Work required. If a line below falls between the line with "focal_mm: 6.86" and the line with "focal_mm: 2.22", or is one of those two, output it exactly; output nothing else and no pictures.

Input for this task.
= = =
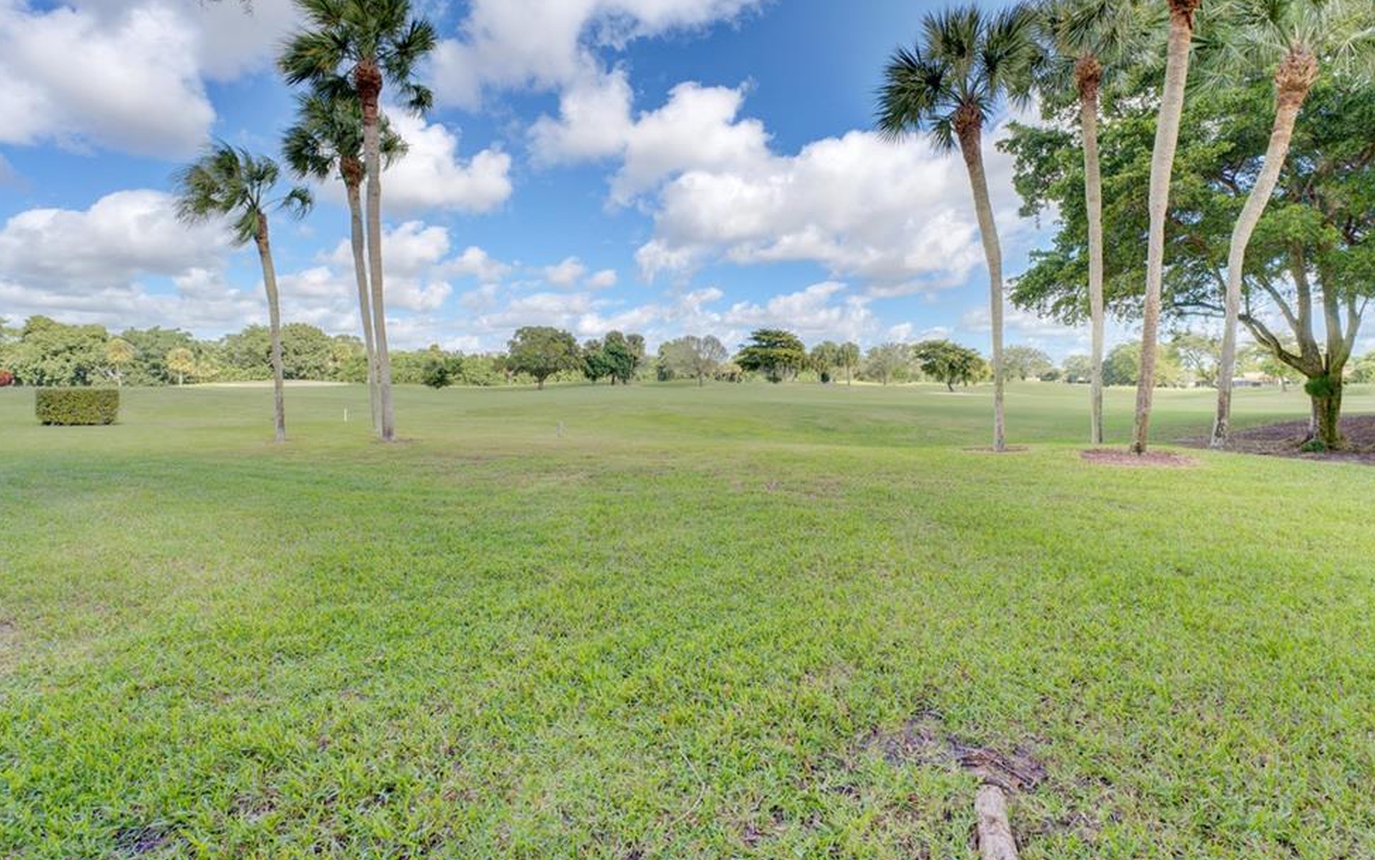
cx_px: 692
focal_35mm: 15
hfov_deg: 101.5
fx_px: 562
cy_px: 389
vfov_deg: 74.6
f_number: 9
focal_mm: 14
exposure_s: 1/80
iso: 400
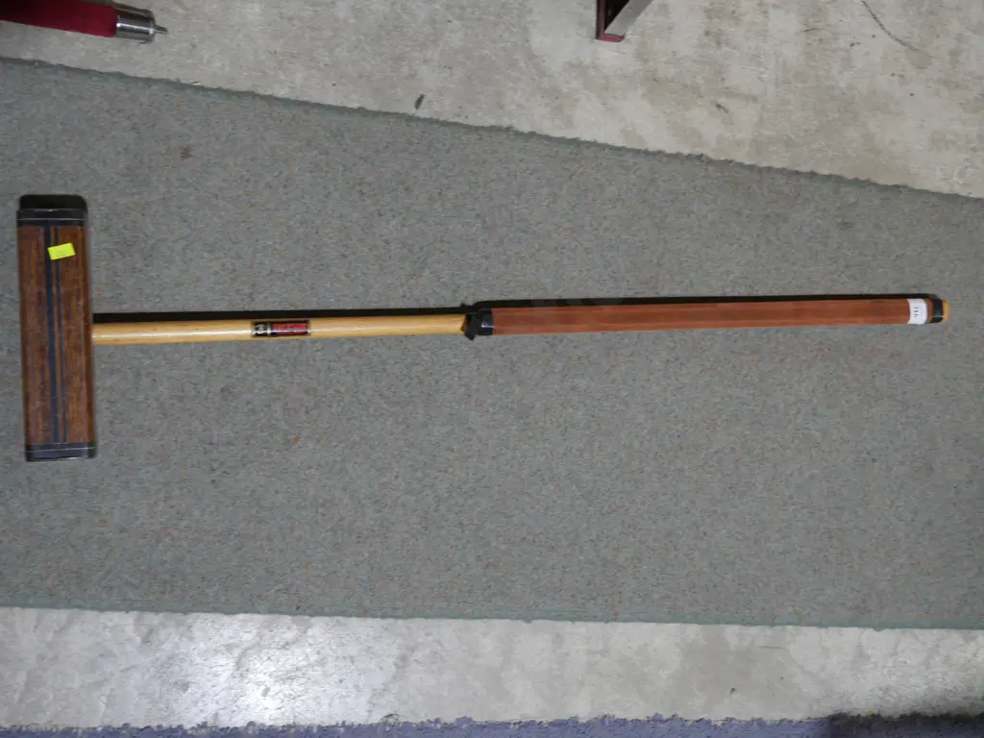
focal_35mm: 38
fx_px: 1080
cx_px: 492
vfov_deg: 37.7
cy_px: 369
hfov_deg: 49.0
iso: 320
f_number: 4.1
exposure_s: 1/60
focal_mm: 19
= = =
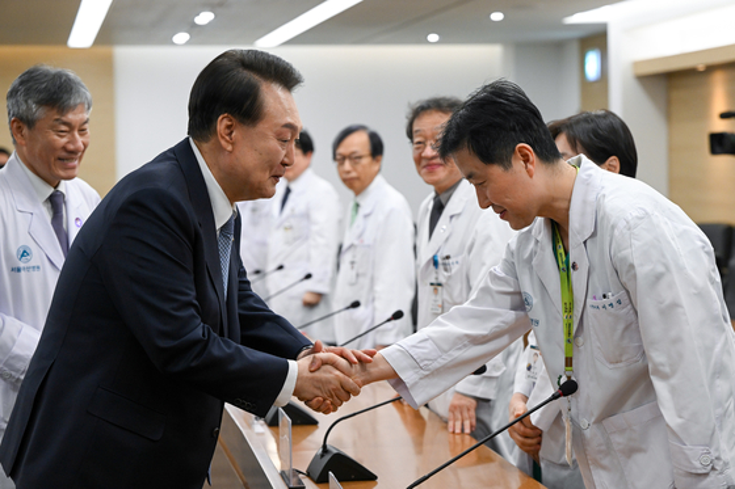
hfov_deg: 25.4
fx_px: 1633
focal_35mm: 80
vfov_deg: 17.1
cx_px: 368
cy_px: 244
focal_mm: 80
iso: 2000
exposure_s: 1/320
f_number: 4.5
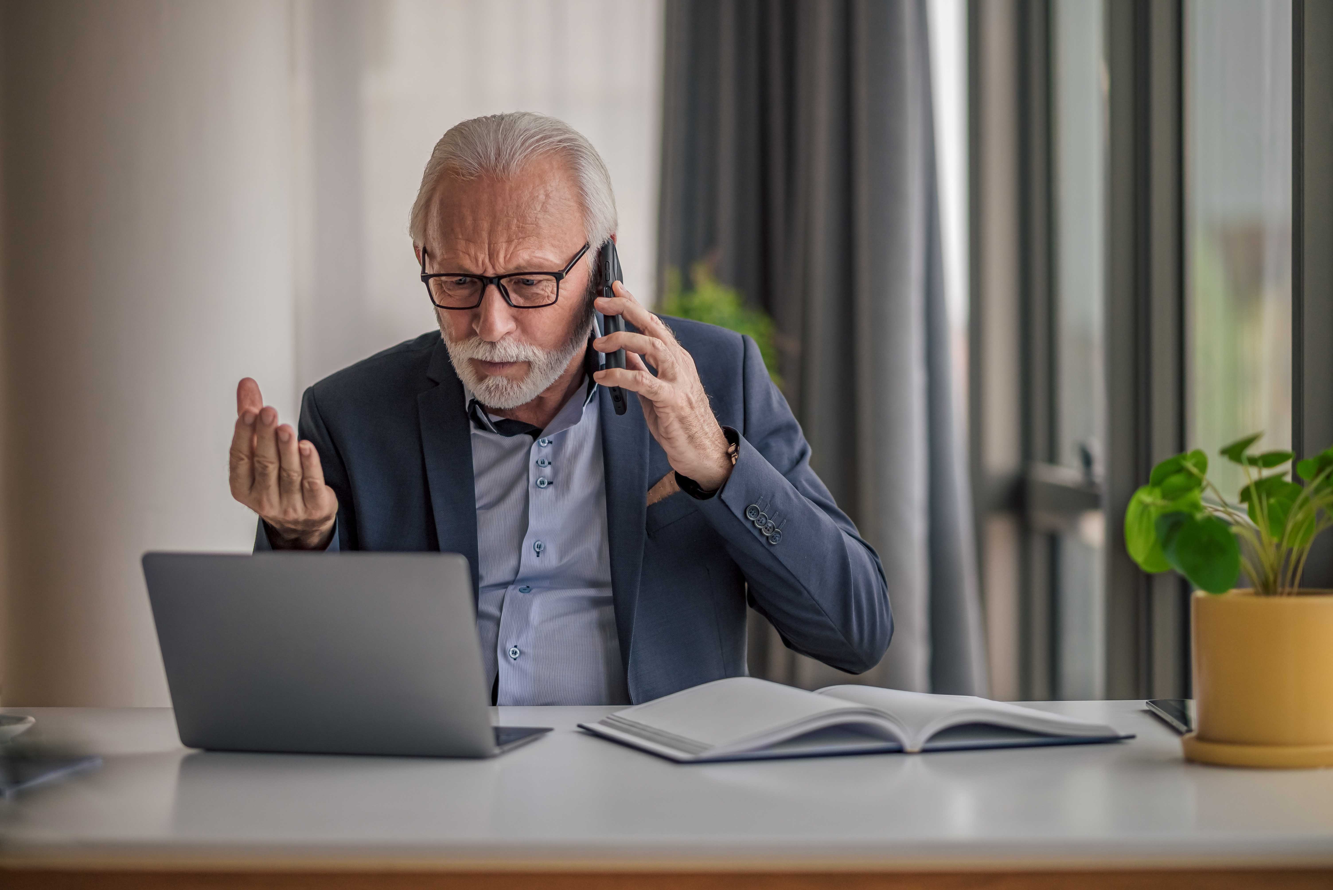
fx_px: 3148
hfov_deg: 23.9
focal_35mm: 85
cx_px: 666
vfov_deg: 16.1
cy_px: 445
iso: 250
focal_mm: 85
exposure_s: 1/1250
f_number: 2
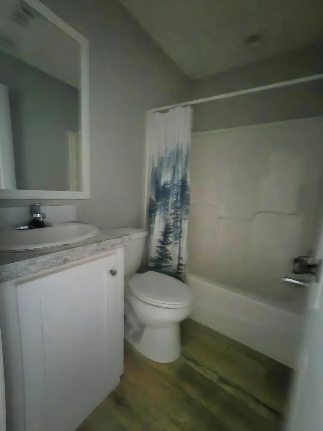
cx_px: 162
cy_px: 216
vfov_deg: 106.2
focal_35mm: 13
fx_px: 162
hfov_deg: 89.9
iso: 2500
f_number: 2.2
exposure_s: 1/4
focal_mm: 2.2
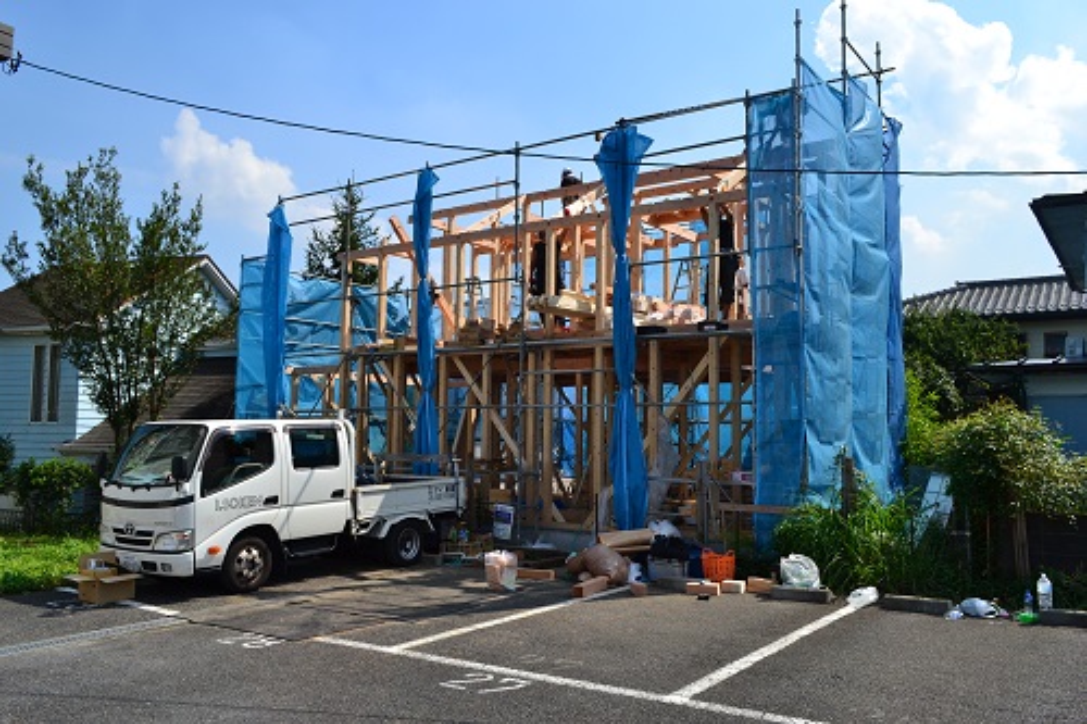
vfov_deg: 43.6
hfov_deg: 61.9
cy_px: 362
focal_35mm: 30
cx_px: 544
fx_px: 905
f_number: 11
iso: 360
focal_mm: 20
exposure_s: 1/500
= = =
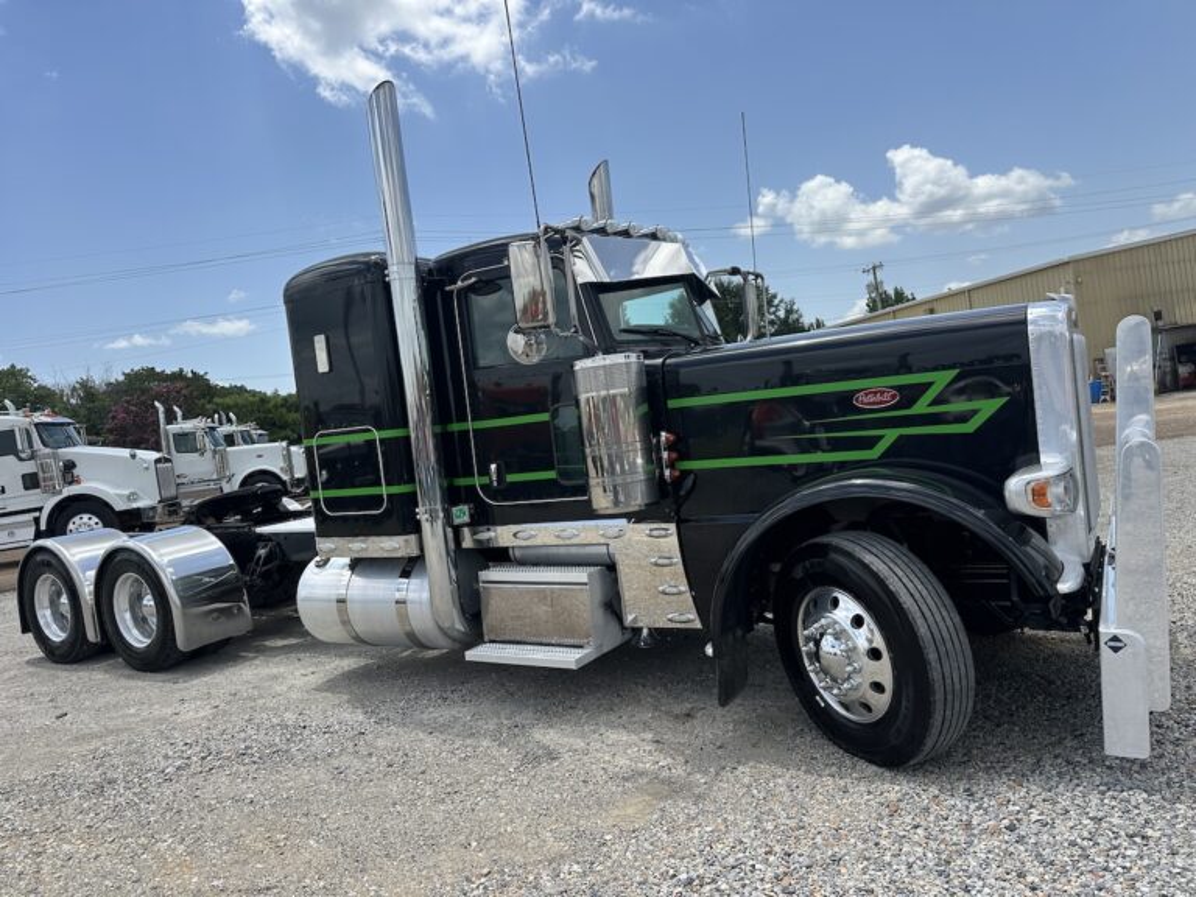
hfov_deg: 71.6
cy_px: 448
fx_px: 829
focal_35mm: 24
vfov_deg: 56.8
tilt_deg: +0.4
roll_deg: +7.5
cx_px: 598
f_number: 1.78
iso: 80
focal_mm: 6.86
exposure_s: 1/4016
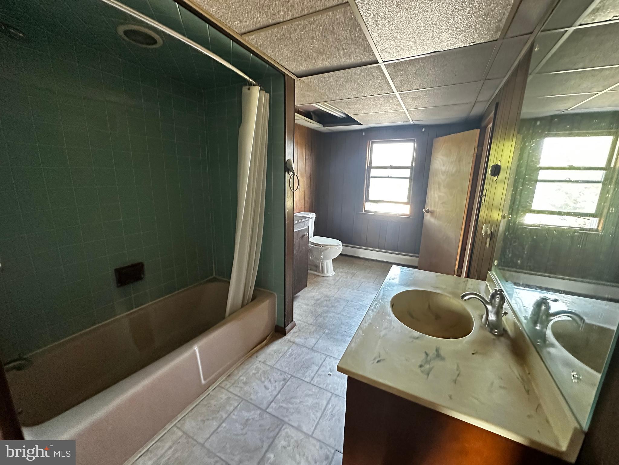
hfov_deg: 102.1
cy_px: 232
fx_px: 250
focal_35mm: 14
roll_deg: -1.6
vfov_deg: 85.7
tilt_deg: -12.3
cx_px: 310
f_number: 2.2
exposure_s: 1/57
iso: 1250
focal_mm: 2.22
= = =
The answer.
focal_mm: 6.86
exposure_s: 1/4016
hfov_deg: 102.1
cy_px: 232
fx_px: 250
focal_35mm: 14
roll_deg: -1.6
vfov_deg: 85.7
tilt_deg: -12.3
cx_px: 310
f_number: 2.2
exposure_s: 1/57
iso: 1250
focal_mm: 2.22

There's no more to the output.